Guillaume Martin au Tour de Romandie , le 5 mai à Genève. / FABRICE COFFRINI / AFP

Chronique. A qui douterait encore de la finesse intellectuelle du milieu cycliste, j’aimerais évoquer une anecdote vécue en début de saison, sur le Challenge de Majorque. Alors que les bosses s’enchaînaient, que la pluie s’abattait sur le peloton, que le rythme était effréné – bref, au milieu d’un essaim de souffrance –, une lumière a surgi, en la faveur d’un trait d’esprit lancé par un confrère anglo-saxon : « On joue au football, on fait du cyclisme. »

Le coureur souhaitait mettre en valeur la dimension proprement sacrificielle du cyclisme (que nous étions alors en train d’expérimenter). Le plaisir et le divertissement, on les laisse à d’autres sports. Nous, on trime, on rame, on râle, on souffle, on s’essouffle. Il n’y a rien de ludique à enchaîner les kilomètres à l’entraînement toute l’année, rien de ludique à se coltiner l’Izoard puis le Galibier dans la même journée. Aucun enfant ne fait du vélo ou de la course à pied dans une cour de récré ; les jeunes s’amusent en tapant dans un ballon ou en s’inventant des histoires dont ils s’imaginent être les personnages.

Plaisir pulsionnel obscur

Pourquoi, dès lors, en vient-on à pratiquer des sports comme le cyclisme, la course à pied, le ski de fond ?… Nonobstant leur âpreté, ils sont de plus en plus populaires. Il suffit pour s’en rendre compte d’observer l’engouement suscité par les cyclosportives montagneuses, les Iron Men, ou les différents raids. Pourquoi une telle appétence pour la souffrance ?

La raison souvent invoquée serait que l’homme se lance un défi à lui-même en s’engageant dans ces ambitieux projets athlétiques. « Même pas cap ? – Tu vas voir ! » : voilà le dialogue intérieur qui anime le sportif d’endurance. L’épreuve est pour lui la preuve de sa capacité d’échappement à soi, la preuve d’un « plus » toujours possible. Comme le disait Montaigne, « la vraie liberté c’est pouvoir toute chose sur soi ».

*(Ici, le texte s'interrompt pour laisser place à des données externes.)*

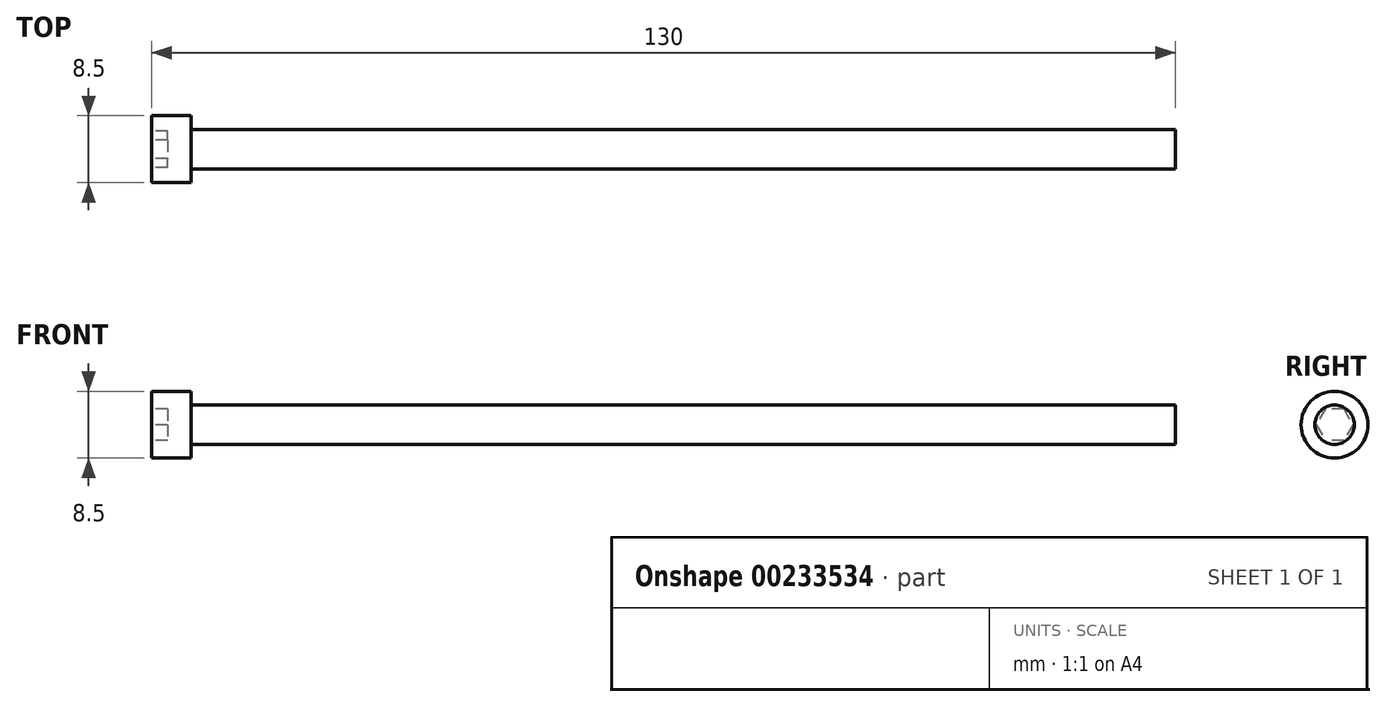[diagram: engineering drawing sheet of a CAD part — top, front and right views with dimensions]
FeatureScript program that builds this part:
annotation { "Feature Type Name" : "Feature", "Feature Type Description" : "" }
export const myFeature = defineFeature(function(context is Context, id is Id, definition is map)
    precondition{}
    {
        {
            var Q0;
            Q0=qCreatedBy(makeId("Top.planeOp"),FACE);
            var sketch = newSketch(context, id + "F0", { "sketchPlane" : qUnion([Q0])});
            skLineSegment(sketch, "E0", {"start": v(0, 0) * mm, "end": v(0, 4.25) * mm});
            skLineSegment(sketch, "E1", {"start": v(5, 2.5) * mm, "end": v(130, 2.5) * mm});
            skLineSegment(sketch, "E2", {"start": v(130, 2.5) * mm, "end": v(130, 0) * mm});
            skLineSegment(sketch, "E3", {"start": v(130, 0) * mm, "end": v(0, 0) * mm});
            skLineSegment(sketch, "E4", {"start": v(0, 4.25) * mm, "end": v(5, 4.25) * mm});
            skLineSegment(sketch, "E5", {"start": v(5, 4.25) * mm, "end": v(5, 2.5) * mm});
            skSolve(sketch);
        }
        {
            var Q0;
            Q0=makeQuery(id+"F0.imprint","IMPRINT",FACE,{"disambiguationData":[TD([[makeQuery(id+"F0.imprint","IMPRINT",EDGE,{"derivedFrom":sQuery(id+"F0.wireOp",EDGE,"E0")}),-1.0]])]});
            var Q1;
            Q1=sQuery(id+"F0.wireOp",EDGE,"E3");
            revolve(context, id + "F1", {"surfaceOperationType" : NewSurfaceOperationType.NEW, "entities" : qUnion([Q0]), "axis" : qUnion([Q1]), "revolveType" : RevolveType.FULL});
        }
        {
            var Q0;
            Q0=makeQuery(id+"F1.opRevolve","SWEPT_FACE",FACE,{"disambiguationData":[OSD([sQuery(id+"F0.wireOp",EDGE,"E0")])]});
            var sketch = newSketch(context, id + "F2", { "sketchPlane" : qUnion([Q0])});
            skLineSegment(sketch, "E6", {"start": v(-1.15, 2) * mm, "end": v(1.15, 2) * mm});
            skLineSegment(sketch, "E7", {"start": v(1.15, 2) * mm, "end": v(2.3, 0) * mm});
            skLineSegment(sketch, "E8", {"start": v(2.3, 0) * mm, "end": v(1.15, -2) * mm});
            skLineSegment(sketch, "E9", {"start": v(-1.15, 2) * mm, "end": v(-2.3, 0) * mm});
            skLineSegment(sketch, "E10", {"start": v(-2.3, 0) * mm, "end": v(-1.15, -2) * mm});
            skLineSegment(sketch, "E11", {"start": v(-1.15, -2) * mm, "end": v(1.15, -2) * mm});
            skSolve(sketch);
        }
        {
            var Q0;
            Q0 = qSketchRegion(id + "F2", true);
            extrude(context, id + "F3", {"entities" : qUnion([Q0]), "operationType" : NewBodyOperationType.REMOVE, "oppositeDirection" : true, "depth" : 2 * mm, "offsetDistance" : 25 * mm});
        }
    });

En vérité, il faut envisager que les motivations profondes qui nous poussent à pédaler ou à courir puissent être moins nobles et honorables. Peut-être, au travers de ces activités extrêmes, plutôt que de nous montrer à nous-mêmes ce dont on est capables, cherchons-nous en réalité à valoriser notre image auprès des autres, du public, de nos proches, de nos concurrents – fidèles en cela à l’époque et à ses injonctions de mise en scène égotique.

Peut-être aussi avons-nous besoin de faire exulter ce corps, que trop souvent l’on réprime. Enfermé toute l’année dans un open space, il demande sans doute à s’évader dans de vrais espaces. Peut-être enfin trouvons-nous simplement un plaisir pulsionnel obscur à nous faire mal, le cul sur la selle, la sueur qui ruisselle. Nous serions alors plus proche de la philosophie de Masoch que de celle de Montaigne.

Ce que je crois, surtout, que l’on cherche en faisant du vélo, c’est à nous donner un but, une direction, un projet. Tous les jours, le monde nous montre que rien n’a de sens : alors, plutôt que de s’apitoyer, autant s’en choisir un. Puisque tout se vaut, créons nos valeurs. Les miennes, ce sont la compétition et le panache athlétique. Je me divertis. Et, finalement, je joue au vélo.

Guillaume Martin, détenteur d’un master de philosophie, dispute le Tour de France au sein de l’équipe belge Wanty-Groupe Gobert.